Transverse currents in spin transistors

TL;DR

This paper demonstrates the presence of transverse currents in Datta-Das spin transistors with ferromagnetic leads and spin-orbit coupling, revealing oscillatory behavior and nonzero transverse conductivities even when longitudinal conductance is suppressed.

Contribution

It uncovers the existence of transverse currents in spin transistors with spin-orbit coupling, showing their dependence on magnetization direction and measurement location, and analyzing their behavior under different system widths.

Findings

Transverse conductivities depend on ferromagnet polarization and measurement position.

Conductivities exhibit Fabry-Pérot oscillations with varying spin-orbit region length.

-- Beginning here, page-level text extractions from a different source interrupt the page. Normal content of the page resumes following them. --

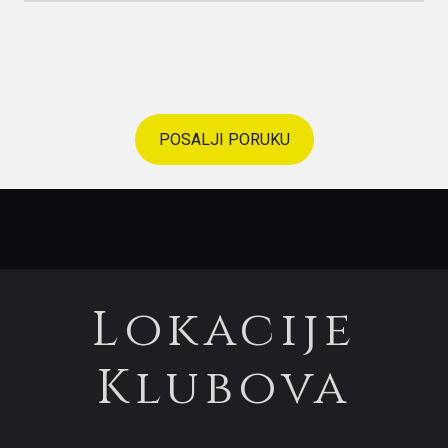
POSALJI PORUKU
Lokacije
Klubova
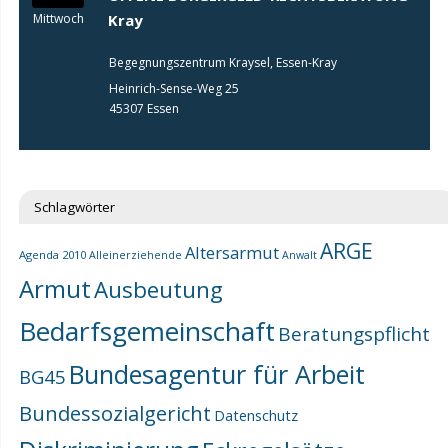
Mittwoch
Kray
Begegnungszentrum Kraysel, Essen-Kray
Heinrich-Sense-Weg 25
45307 Essen
Schlagwörter
ARGE
Altersarmut
Agenda 2010
Alleinerziehende
Anwalt
Armut
Ausbeutung
Bedarfsgemeinschaft
Beratungspflicht
Bundesagentur für Arbeit
BG45
Bundessozialgericht
Datenschutz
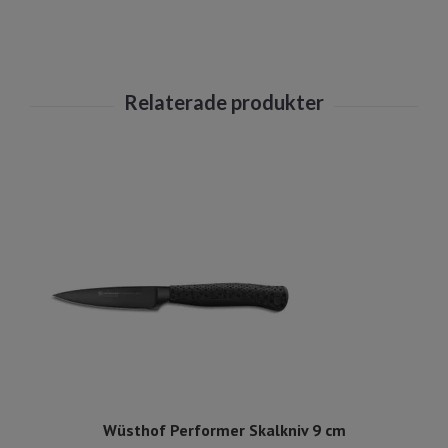
Wüsthof Performer Skalkniv 9 cm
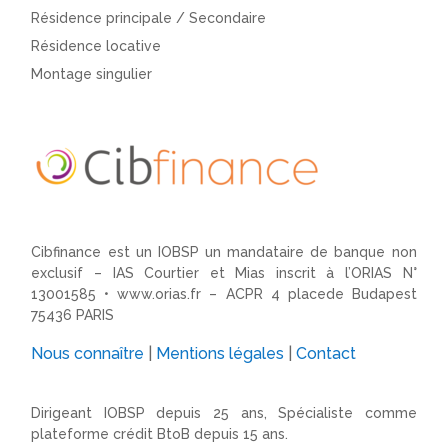
Résidence principale / Secondaire
Résidence locative
Montage singulier
Cibfinance est un IOBSP un mandataire de banque non
exclusif – IAS Courtier et Mias inscrit à l’ORIAS N°
13001585 •
www.orias.fr
– ACPR 4 placede Budapest
75436 PARIS
Nous connaître
|
Mentions légales
|
Contact
Dirigeant IOBSP depuis 25 ans, Spécialiste comme
plateforme crédit BtoB depuis 15 ans.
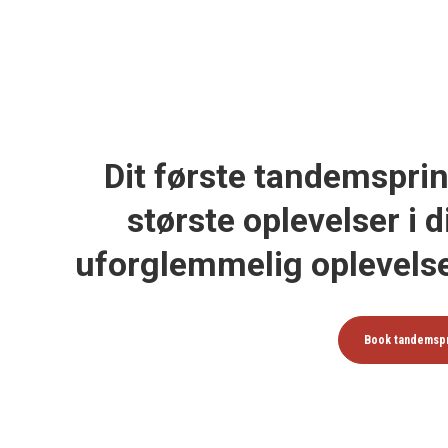
Dit første tandemsprin
største oplevelser i di
uforglemmelig oplevels
Book tandemsp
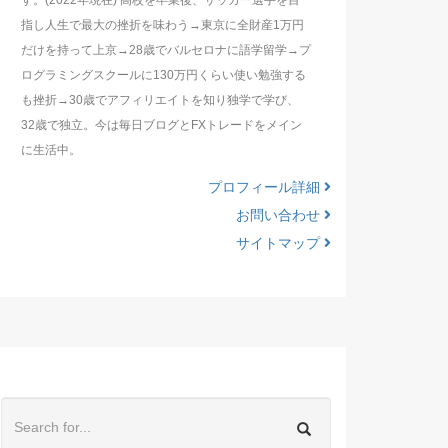
す。(2022年現在) 高校を卒業後、サッカー選手を目
指し人生で最大の挫折を味わう→東京に全財産1万円
だけを持って上京→28歳でバルセロナに語学留学→プ
ログラミングスクールに130万円くらい使い勉強する
も挫折→30歳でアフィリエイトを知り独学で学び、
32歳で独立。今は毎日ブログとFXトレードをメイン
に生活中。
プロフィール詳細
お問い合わせ
サイトマップ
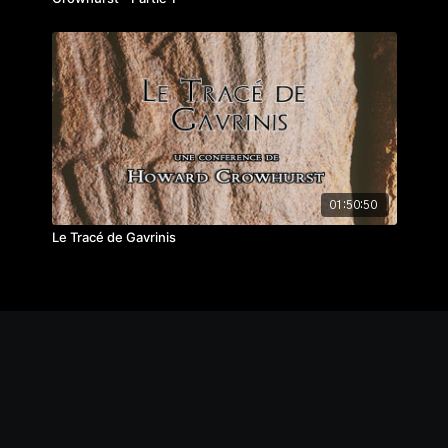
01:50:50
Le Tracé de Gavrinis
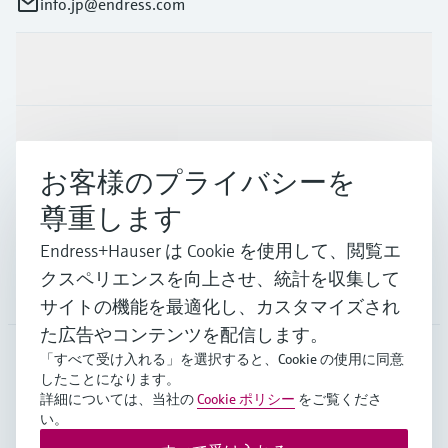
info.jp@endress.com
製品とサービス
インダストリー
お客様のプライバシーを
尊重します
サポート
Endress+Hauser は Cookie を使用して、閲覧エ
クスペリエンスを向上させ、統計を収集して
会社情報
サイトの機能を最適化し、カスタマイズされ
た広告やコンテンツを配信します。
「すべて受け入れる」を選択すると、Cookie の使用に同意
したことになります。
JPN
•
日本語
詳細については、当社の
Cookie ポリシー
をご覧くださ
い。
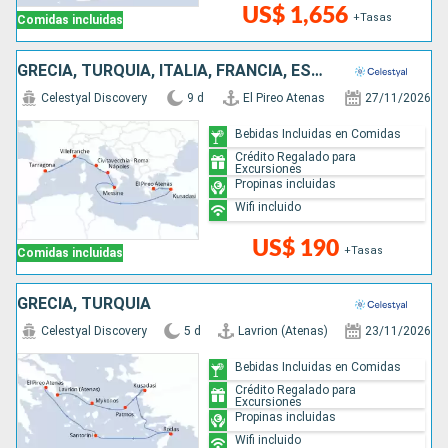
US$ 1,656
+Tasas
Comidas incluidas
GRECIA, TURQUÍA, ITALIA, FRANCIA, ESPAÑA
Celestyal Discovery
9 d
El Pireo Atenas
27/11/2026
Bebidas Incluidas en Comidas
Crédito Regalado para
Excursiones
Propinas incluidas
Wifi incluido
US$ 190
+Tasas
Comidas incluidas
GRECIA, TURQUÍA
Celestyal Discovery
5 d
Lavrion (Atenas)
23/11/2026
Bebidas Incluidas en Comidas
Crédito Regalado para
Excursiones
Propinas incluidas
Wifi incluido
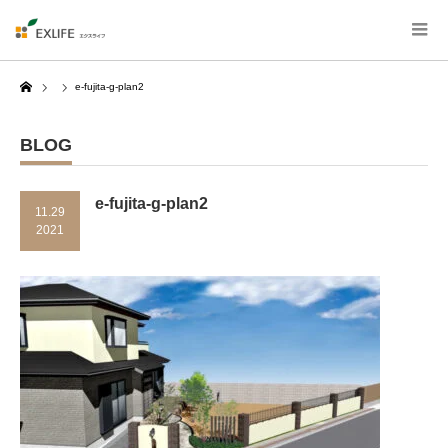
Home
e-fujita-g-plan2
BLOG
e-fujita-g-plan2
11.29
2021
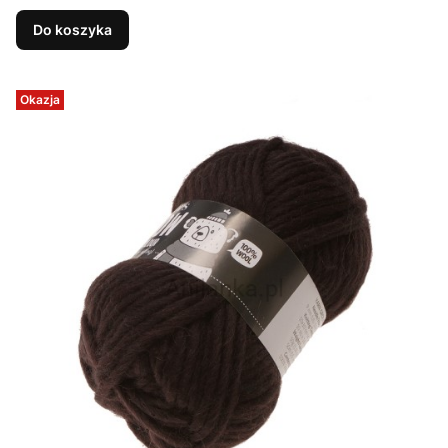
Do koszyka
Okazja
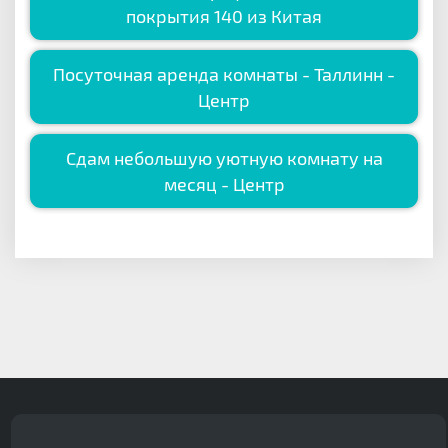
покрытия 140 из Китая
Посуточная аренда комнаты - Таллинн -
Центр
Сдам небольшую уютную комнату на
месяц - Центр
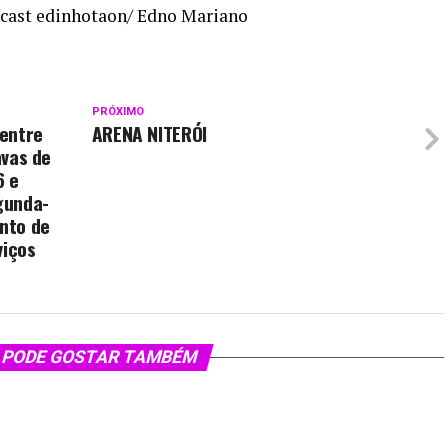
dcast edinhotaon/ Edno Mariano
PRÓXIMO
 entre
ARENA NITERÓI
avas de
6 e
gunda-
ento de
viços
 PODE GOSTAR TAMBÉM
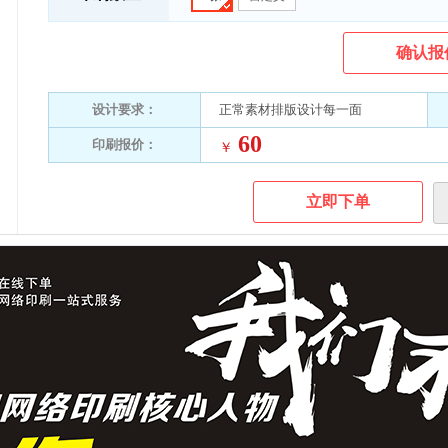
确认报
设计要求：
正常素材排版设计每一面
60
印刷报价：
￥
立即下单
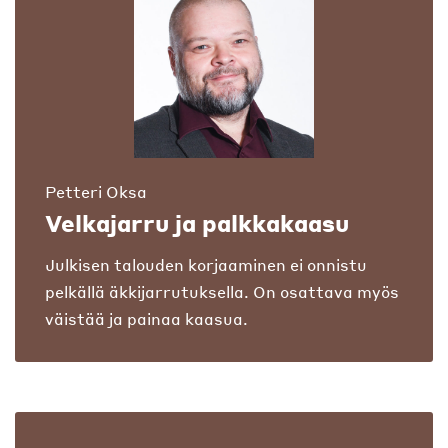
Petteri Oksa
Velkajarru ja palkkakaasu
Julkisen talouden korjaaminen ei onnistu
pelkällä äkkijarrutuksella. On osattava myös
väistää ja painaa kaasua.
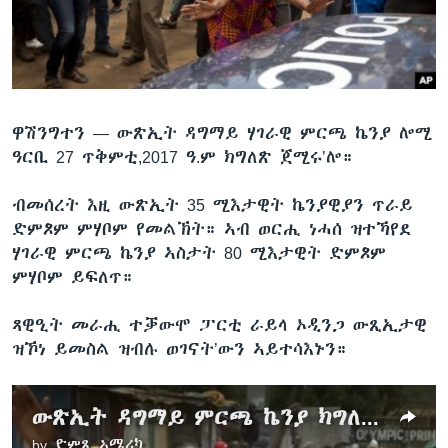
ቂሔ ጽልሚ
ቋንቋታት
ዋሽንግተን —
ውጽኢት ዳግማይ ሃገራዊ ምርጫ ኬንያ ሎሚ
ዓርቢ 27 ጥቅምቲ,2017 ዓ.ም ክግለጽ ጀሚሩ’ሎ።
ብመሰረት እዚ ውጽኢት 35 ሚእታዊት ኬንያዊያን ጥራይ
ድምጾም ምሃቦም የመልኽት። ኣብ ወርሒ ነሓሰ ዝተኻየደ
ሃገራዊ ምርጫ ኬንያ ኣስታት 80 ሚእታዊት ድምጾም
ምሃቦም ይፍለጥ።
ጻዊዒት መራሒ ተቓውሞ ፓርቲ ራይላ ኦዲንጋ ውጺኢታዊ
ዝኾነ ይመስል ዝብሉ ወገናት’ውን ኣይተሳእኑን።
ውጽኢት ዳግማይ ምርጫ ኬንያ ክግለጽ ጀሚሩ
by
ድምጺ ኣሜሪካ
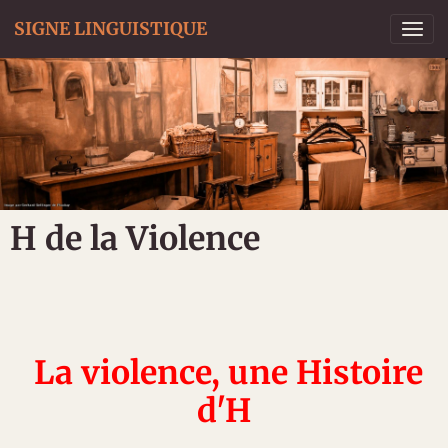
SIGNE LINGUISTIQUE
H de la Violence
La violence, une Histoire
d'H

Transverse conductivities remain nonzero even when longitudinal conductance is suppressed.

Abstract

In many systems, planar Hall effect wherein transverse signal appears in response to longitudinal stimulus is rooted in spin-orbit coupling. A spin transistor put forward by Datta and Das on the other hand consists of ferromagnetic leads connected to spin-orbit coupled central region and its conductance can be controlled by tuning the strength of spin-orbit coupling. We find that transverse currents also appear in Datta-Das transistors made by connecting two two-dimensional ferromagnetic reservoirs to a central spin-orbit coupled two-dimensional electron gas. We find that the spin transistor exhibits a nonzero transverse conductivity which depends on the direction of polarization in ferromagnets and the location where it is measured. We study the conductivities for the system with finite and infinite widths. The conductivities exhibit Fabry-P\'erot type oscillations as the length of the spin-orbit coupled regions is varied. Interestingly, even in the limit when longitudinal conductivity is made zero by cutting off the junction between the central spin-orbit coupled region and the ferromagnetic lead on one side (right), the transverse conductivities remain nonzero in the regions that are on the left side of the cut-off junction.